If you live in a state with a "dram shop liability" statute, then purchase this insurance if your business will manufacture, sell, serve, or facilitate the use of alcohol.
What to look for/ask for in a liquor liability policy:
- Assault and Battery Coverage - Most claims against bars and restaurants are the results of fights. Your liquor liability policy should include coverage for assault and battery claims. If not, the policy has a much lower real value.
- Defense Costs Included - The biggest cost facing your business in these types of claims is the cost of retaining a lawyer against frivolous claims. Insurers know this. That is why they sell policies where "defense costs" are deducted from the total coverage. That is, your $500,000 policy is reduced to $400,000 because of $100,000 in attorneys' fees. Frankly, even with a lower premium, pass on the policy if it does not provide your business with skilled, appointed legal counsel that does not reduce coverage.
- Employees Included - If you serve, then employees will drink regardless of the rules.
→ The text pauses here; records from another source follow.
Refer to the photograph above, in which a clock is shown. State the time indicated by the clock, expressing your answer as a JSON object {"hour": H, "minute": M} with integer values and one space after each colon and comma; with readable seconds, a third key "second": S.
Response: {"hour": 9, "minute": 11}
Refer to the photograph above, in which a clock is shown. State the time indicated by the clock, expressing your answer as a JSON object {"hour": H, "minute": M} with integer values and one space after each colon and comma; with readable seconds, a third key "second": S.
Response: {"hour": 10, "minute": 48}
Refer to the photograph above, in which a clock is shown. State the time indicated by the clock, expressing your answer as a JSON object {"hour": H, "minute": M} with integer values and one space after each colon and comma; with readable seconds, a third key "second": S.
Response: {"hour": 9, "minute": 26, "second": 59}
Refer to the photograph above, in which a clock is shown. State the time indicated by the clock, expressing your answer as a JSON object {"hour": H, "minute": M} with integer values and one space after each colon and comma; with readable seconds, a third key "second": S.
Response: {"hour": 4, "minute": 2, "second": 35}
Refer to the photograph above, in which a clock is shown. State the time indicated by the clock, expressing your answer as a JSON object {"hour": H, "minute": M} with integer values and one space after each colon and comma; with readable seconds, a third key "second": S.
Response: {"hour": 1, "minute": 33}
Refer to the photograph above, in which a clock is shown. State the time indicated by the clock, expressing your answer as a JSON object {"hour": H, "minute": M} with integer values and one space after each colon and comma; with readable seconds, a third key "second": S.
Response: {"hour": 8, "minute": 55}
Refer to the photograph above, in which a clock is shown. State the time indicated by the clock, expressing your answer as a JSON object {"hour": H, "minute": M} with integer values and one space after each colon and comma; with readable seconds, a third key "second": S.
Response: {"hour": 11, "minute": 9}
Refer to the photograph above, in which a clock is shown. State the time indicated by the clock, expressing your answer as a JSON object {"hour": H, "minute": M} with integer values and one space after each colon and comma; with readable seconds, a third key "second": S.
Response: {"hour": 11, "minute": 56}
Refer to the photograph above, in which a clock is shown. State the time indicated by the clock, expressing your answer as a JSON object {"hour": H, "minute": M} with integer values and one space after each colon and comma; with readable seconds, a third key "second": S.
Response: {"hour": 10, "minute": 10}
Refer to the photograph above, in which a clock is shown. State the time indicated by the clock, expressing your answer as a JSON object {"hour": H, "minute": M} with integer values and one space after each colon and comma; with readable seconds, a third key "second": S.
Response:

Insurers know this and sometimes exclude employees from coverage. Make sure employees are covered as patrons.
- Damage Definition Includes Mental Damages - Claimants may claim they were damaged in non-physical ways: stress, mental anguish, or psychological damage. Some policies exclude these types of damages. Don't purchase a policy with limited damage definitions.
- Reduced Premiums Based on Safety and Claims - Good insurers who are market leaders in bar and restaurant insurance will offer free classes and training to their insureds employees and discounts on premiums for having safety training and no claim history. Some insurers will reduce premiums by 15-20% for this basic safety training.